Friday, January 15, 2016

The Monsters of Our Imagination

When I was little, my grandmother used to tell me stories about the radio show Little Orphan Annie and about what she assured me was the older and more 'real' Orphan Annie who, she said, was from Scotland (like my grandfather).  I don't remember the stories themselves exactly but I do recall Nana's delight in telling them--they were about ghosts.

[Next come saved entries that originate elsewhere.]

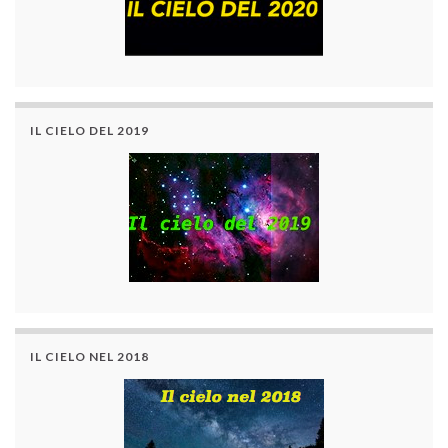
IL CIELO DEL 2019
IL CIELO NEL 2018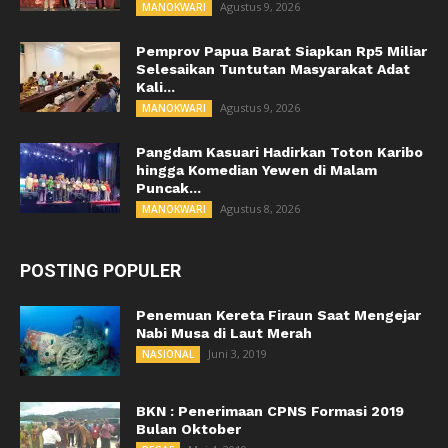
Agustus 9, 2026
MANOKWARI
Pemprov Papua Barat Siapkan Rp5 Miliar
Selesaikan Tuntutan Masyarakat Adat
Kali...
Agustus 9, 2026
MANOKWARI
Pangdam Kasuari Hadirkan Toton Karibo
hingga Komedian Yewen di Malam
Puncak...
Agustus 8, 2026
MANOKWARI
POSTING POPULER
Penemuan Kereta Firaun Saat Mengejar
Nabi Musa di Laut Merah
Juni 3, 2019
NASIONAL
BKN : Penerimaan CPNS Formasi 2019
Bulan Oktober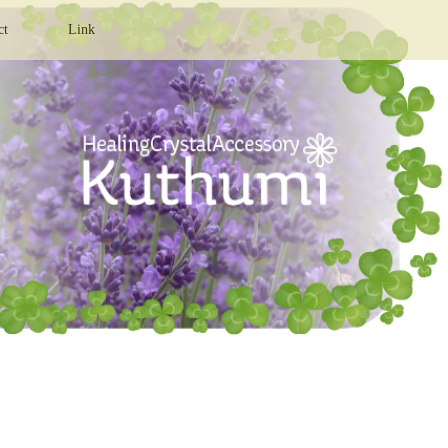
ct
Link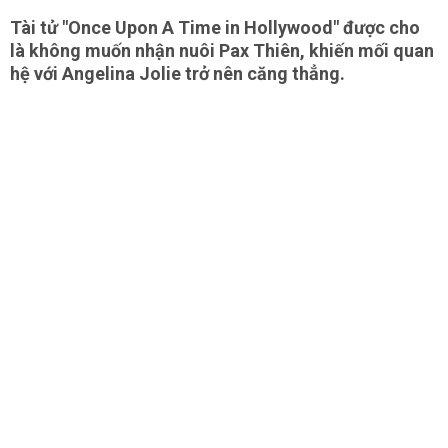
Tài tử "Once Upon A Time in Hollywood" được cho
là không muốn nhận nuôi Pax Thiên, khiến mối quan
hệ với Angelina Jolie trở nên căng thẳng.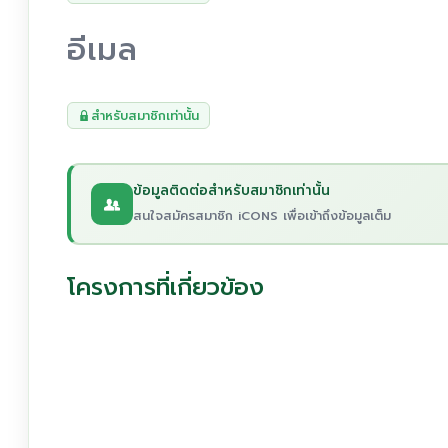
อีเมล
สำหรับสมาชิกเท่านั้น
ข้อมูลติดต่อสำหรับสมาชิกเท่านั้น
สนใจสมัครสมาชิก iCONS เพื่อเข้าถึงข้อมูลเต็ม
โครงการที่เกี่ยวข้อง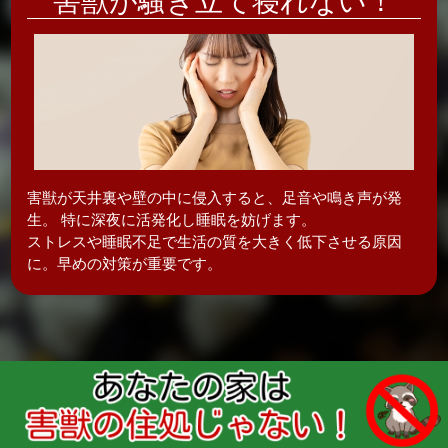
害獣が騒ぎ立て
寝れない！
害獣が天井裏や壁の中に侵入すると、足音や鳴き声が発
生。 特に深夜に活発化し
睡眠を妨げます。
ストレスや睡眠不足で生活の質を大きく低下させる原因
に。早めの対策が重要です。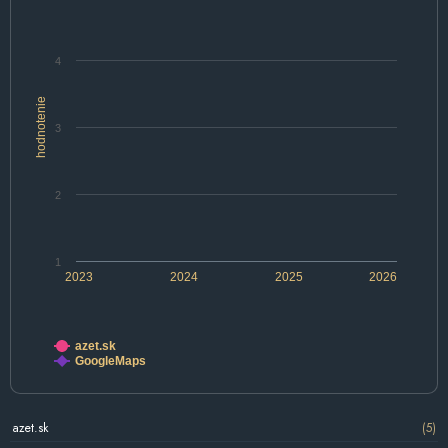
4
hodnotenie
3
2
1
2023
2024
2025
2026
azet.sk
GoogleMaps
azet.sk
(5)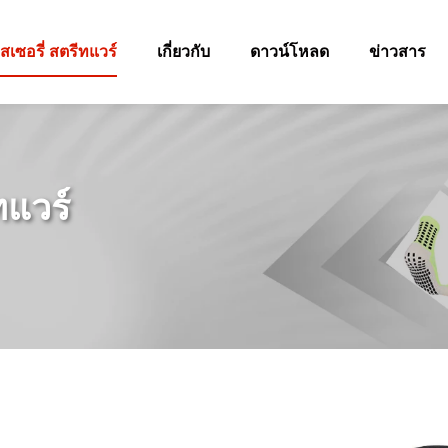
เซอรี่ สตรีทแวร์
เกี่ยวกับ
ดาวน์โหลด
ข่าวสาร
ทแวร์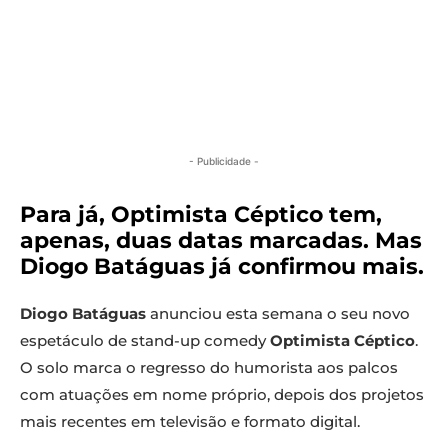
- Publicidade -
Para já, Optimista Céptico tem,
apenas, duas datas marcadas. Mas
Diogo Batáguas já confirmou mais.
Diogo Batáguas
anunciou esta semana o seu novo
espetáculo de stand-up comedy
Optimista Céptico
.
O solo marca o regresso do humorista aos palcos
com atuações em nome próprio, depois dos projetos
mais recentes em televisão e formato digital.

When I was a bit older, I designed and created a cross stitch sampler for my mother to hang over the guest room bed.  It displayed the Orphan Annie quotation that Nana had taught me during the days of story-telling:

From ghoulies and ghosties 
and long-leggitty beasties
and things that go BUMP in the night, 
Good Lord deliver us!

When I was older still and Nana long gone, I found a framed print at a flea market.with that same quotation.  I pondered long because $7 seemed a dear price but I just had to have it.  The artwork looks similar in nature to Arthur Rackham and the print appears to be hand-colored.  I suppose I could solve the mystery of the artist's name and what sort of print exactly it is but I've never cared to disturb the framing.

That print hung on the wall of my bedroom for several years before I ever noticed the secret in the picture.  It's a charm of sorts, I suppose, and maybe a promise of the surety of safety.  Perhaps some might see more quickly but it took me a long time to look deep and realize the truth:  
the monsters of our imagination are harmless.




Should I give you a clue?  Well, actually,  I already have.





Spoiler ahead:  I'm gonna tell the secret.  If you want to figure it out yourself, avert your eyes.

*
(The monsters are all harmless.  Now, say it with a Cockney accent:  The monsters are all 'armless.  Harmless.  None of the monsters in the pictures have proper arms--thus, the monsters are armless, harmless.)